◆ Material to process:
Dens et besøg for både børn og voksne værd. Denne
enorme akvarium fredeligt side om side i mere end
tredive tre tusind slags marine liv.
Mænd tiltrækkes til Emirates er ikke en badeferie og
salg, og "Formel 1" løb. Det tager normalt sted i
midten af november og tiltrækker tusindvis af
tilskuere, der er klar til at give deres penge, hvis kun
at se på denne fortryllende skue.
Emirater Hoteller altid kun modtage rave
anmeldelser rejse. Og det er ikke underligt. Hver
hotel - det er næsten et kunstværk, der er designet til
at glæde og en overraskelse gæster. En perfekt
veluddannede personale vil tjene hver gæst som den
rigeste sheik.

◆ Brief: Your answer should be the lines from the one containing "at glæde og" to the end of the entries above, restated exactly and alone.

◆ Answer:
at glæde og en overraskelse gæster. En perfekt
veluddannede personale vil tjene hver gæst som den
rigeste sheik.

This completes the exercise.